An object detector for a particular class is considered good if its precision remains high as recall increases. This means that even when varying the confidence threshold, both precision and recall values stay high. High precision indicates that the detector identifies only relevant objects (few to no false positives), while high recall means it finds all ground truth objects (few to no false negatives).

On the other hand, a poor object detector increases the number of detected objects (resulting in more false positives and thus lower precision) to achieve high recall. This is why the PR curve typically starts with high precision values (y-axis) that decrease as recall (x-axis) increases.

A good object detector will have a PR curve that maintains a high precision level across a broad range of recall values, indicating balanced performance in detecting relevant objects while minimizing false positives.

This is how the curve is displayed on the page:

Average Precision (AP)

By varying the confidence score threshold for detections, different sets of true positives and false positives are obtained, which are used to plot the precision-recall curve. The area under this curve (AUC), which often exhibits a zigzag pattern, represents the Average Precision (AP) for each class. Higher AUC values indicate superior model performance.

AP is a single value that is crucial in capturing a harmonious balance between false positives and false negatives, which encapsulates the complexities of the model’s performance.

Mean Average Precision (mAP)

Mean Average Precision (mAP) extends the concept of Average Precision (AP).
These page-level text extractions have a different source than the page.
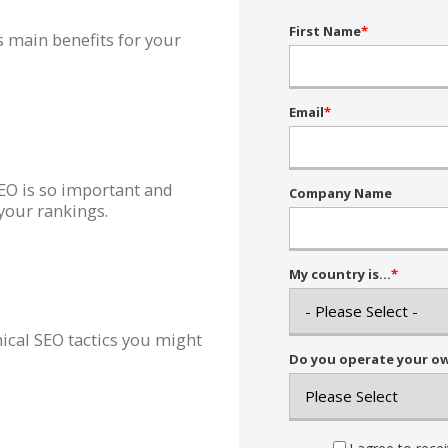
First Name
*
s main benefits for your
Email
*
EO is so important and
Company Name
your rankings.
My country is...
*
ical SEO tactics you might
Do you operate your own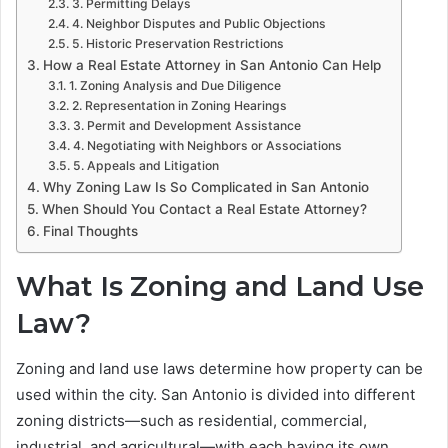
3. Permitting Delays
4. Neighbor Disputes and Public Objections
5. Historic Preservation Restrictions
How a Real Estate Attorney in San Antonio Can Help
1. Zoning Analysis and Due Diligence
2. Representation in Zoning Hearings
3. Permit and Development Assistance
4. Negotiating with Neighbors or Associations
5. Appeals and Litigation
Why Zoning Law Is So Complicated in San Antonio
When Should You Contact a Real Estate Attorney?
Final Thoughts
What Is Zoning and Land Use
Law?
Zoning and land use laws determine how property can be
used within the city. San Antonio is divided into different
zoning districts—such as residential, commercial,
industrial, and agricultural—with each having its own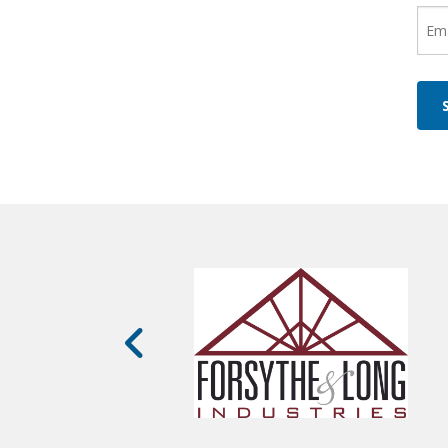
Ema
(Re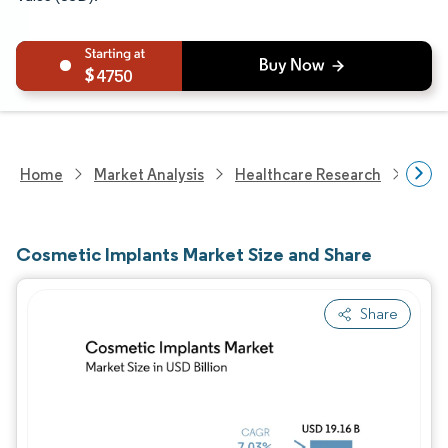
4750
Home
Market Analysis
Healthcare Research
Medi
Cosmetic Implants Market Size and Share
Share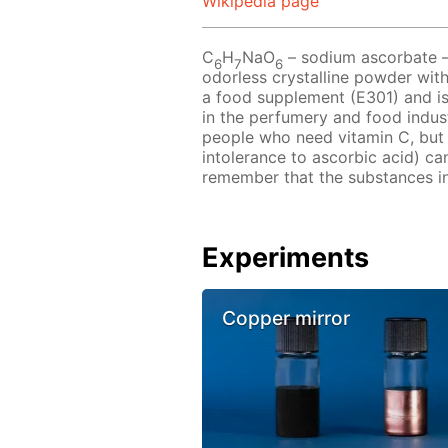
Wikipedia page
C
H
NaO
– sodium ascorbate – i
6
7
6
odorless crystalline powder with
a food supplement (E301) and is
in the perfumery and food indu
people who need vitamin C, but 
intolerance to ascorbic acid) ca
remember that the substances in 
Experiments
Copper mirror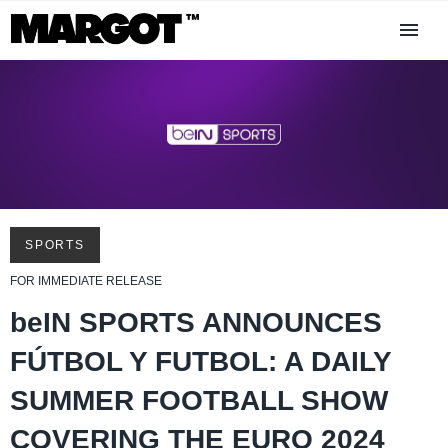
SPORTS
FOR IMMEDIATE RELEASE
beIN SPORTS ANNOUNCES
FÚTBOL Y FUTBOL: A DAILY
SUMMER FOOTBALL SHOW
COVERING THE EURO 2024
Instead of assessing the model’s performance at a single confidence threshold, mAP calculates the average AP values across multiple IoU thresholds.

It summarizes the detection and classification performance of an object detection model across all classes. Localization establishes the location of an instance (such as bounding box coordinates), and classification identifies what it is (such as a cat or a dog).

mAP is a single number that represents the tradeoff between precision and recall in order to maximize the effect of both metrics. Higher mAP values indicate better overall performance.

This approach ensures that the model performs well not only with loose bounding boxes (low IoU) but also with tighter, more accurate detections (high IoU). By averaging the precision across various IoU thresholds, mAP provides a comprehensive performance profile.